---------- EXTRACTED DATA ----------

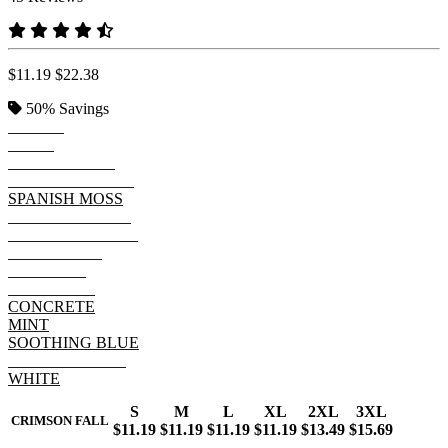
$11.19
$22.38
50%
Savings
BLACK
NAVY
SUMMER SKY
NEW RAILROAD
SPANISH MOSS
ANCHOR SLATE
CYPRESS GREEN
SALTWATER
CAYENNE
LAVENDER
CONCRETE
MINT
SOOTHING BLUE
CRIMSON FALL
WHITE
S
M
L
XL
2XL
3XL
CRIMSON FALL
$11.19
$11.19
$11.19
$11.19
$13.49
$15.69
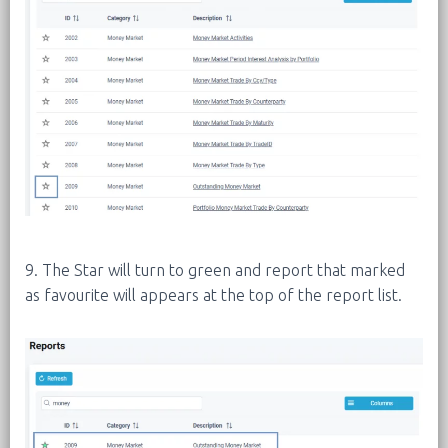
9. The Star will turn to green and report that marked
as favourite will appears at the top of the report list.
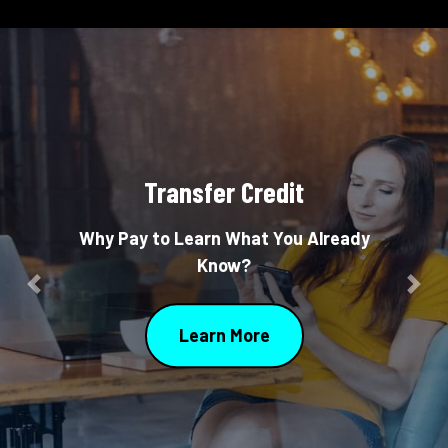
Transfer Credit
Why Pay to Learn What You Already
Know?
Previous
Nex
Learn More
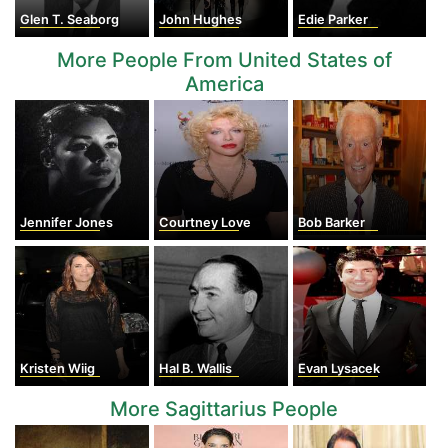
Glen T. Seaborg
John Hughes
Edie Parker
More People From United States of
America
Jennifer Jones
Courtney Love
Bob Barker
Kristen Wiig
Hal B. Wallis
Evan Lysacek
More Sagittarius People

----------
---------- EXTRACTED DATA ----------

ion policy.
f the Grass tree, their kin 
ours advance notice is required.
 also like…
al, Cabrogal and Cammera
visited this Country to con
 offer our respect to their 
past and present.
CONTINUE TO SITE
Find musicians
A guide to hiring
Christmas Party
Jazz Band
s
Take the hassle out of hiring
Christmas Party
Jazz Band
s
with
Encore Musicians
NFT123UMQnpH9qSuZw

----------

__PROBLEM__.
Please copy the lines of the items word for word, beginning at the line that contains "9. The Star" and stopping after the line that contains "More Sagittarius People". Leave out the pictures.

__WORKED SOLUTION__.
9. The Star will turn to green and report that marked
as favourite will appears at the top of the report list.
Transfer Credit
Why Pay to Learn What You Already
Know?
Previous
Nex
Learn More
Glen T. Seaborg
John Hughes
Edie Parker
More People From United States of
America
Jennifer Jones
Courtney Love
Bob Barker
Kristen Wiig
Hal B. Wallis
Evan Lysacek
More Sagittarius People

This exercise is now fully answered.